## START DATA SHOWN
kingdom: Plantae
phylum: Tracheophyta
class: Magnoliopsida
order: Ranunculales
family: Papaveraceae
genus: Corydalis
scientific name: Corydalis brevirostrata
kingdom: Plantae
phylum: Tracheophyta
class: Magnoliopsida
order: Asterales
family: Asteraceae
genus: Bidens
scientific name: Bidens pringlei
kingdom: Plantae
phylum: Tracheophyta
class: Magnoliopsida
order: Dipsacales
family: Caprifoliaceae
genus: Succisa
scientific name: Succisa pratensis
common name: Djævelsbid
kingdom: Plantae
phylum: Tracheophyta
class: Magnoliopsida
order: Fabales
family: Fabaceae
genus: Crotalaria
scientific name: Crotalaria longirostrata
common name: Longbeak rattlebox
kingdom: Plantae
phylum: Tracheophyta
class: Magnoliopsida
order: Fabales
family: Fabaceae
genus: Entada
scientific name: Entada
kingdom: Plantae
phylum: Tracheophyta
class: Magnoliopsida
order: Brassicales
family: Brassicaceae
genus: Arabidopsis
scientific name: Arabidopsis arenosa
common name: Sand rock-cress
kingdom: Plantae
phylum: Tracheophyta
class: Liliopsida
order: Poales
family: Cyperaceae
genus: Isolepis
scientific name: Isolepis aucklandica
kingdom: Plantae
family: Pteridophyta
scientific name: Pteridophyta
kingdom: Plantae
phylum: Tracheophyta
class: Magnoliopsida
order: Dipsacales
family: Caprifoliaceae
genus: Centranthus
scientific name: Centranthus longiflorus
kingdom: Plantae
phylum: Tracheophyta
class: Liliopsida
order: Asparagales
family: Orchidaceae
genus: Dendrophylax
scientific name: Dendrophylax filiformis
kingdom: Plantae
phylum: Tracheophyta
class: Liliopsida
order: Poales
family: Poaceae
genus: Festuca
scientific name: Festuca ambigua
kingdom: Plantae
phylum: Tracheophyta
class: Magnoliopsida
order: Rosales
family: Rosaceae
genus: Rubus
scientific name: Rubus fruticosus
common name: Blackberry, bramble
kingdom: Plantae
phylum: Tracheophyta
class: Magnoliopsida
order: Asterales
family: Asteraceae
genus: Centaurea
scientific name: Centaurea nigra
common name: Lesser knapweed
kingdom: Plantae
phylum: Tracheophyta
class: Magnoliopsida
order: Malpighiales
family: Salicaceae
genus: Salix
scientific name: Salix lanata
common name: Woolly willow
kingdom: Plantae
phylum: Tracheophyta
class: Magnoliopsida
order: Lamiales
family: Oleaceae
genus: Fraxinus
## END DATA SHOWN
PROBLEM REQUIREMENTS: Rewrite the lines from the one containing "genus: Crotalaria" up to and including the one containing "family: Pteridophyta", changing "common name" to "popular name" and keeping everything else the same.

TASK RESULT:
genus: Crotalaria
scientific name: Crotalaria longirostrata
popular name: Longbeak rattlebox
kingdom: Plantae
phylum: Tracheophyta
class: Magnoliopsida
order: Fabales
family: Fabaceae
genus: Entada
scientific name: Entada
kingdom: Plantae
phylum: Tracheophyta
class: Magnoliopsida
order: Brassicales
family: Brassicaceae
genus: Arabidopsis
scientific name: Arabidopsis arenosa
popular name: Sand rock-cress
kingdom: Plantae
phylum: Tracheophyta
class: Liliopsida
order: Poales
family: Cyperaceae
genus: Isolepis
scientific name: Isolepis aucklandica
kingdom: Plantae
family: Pteridophyta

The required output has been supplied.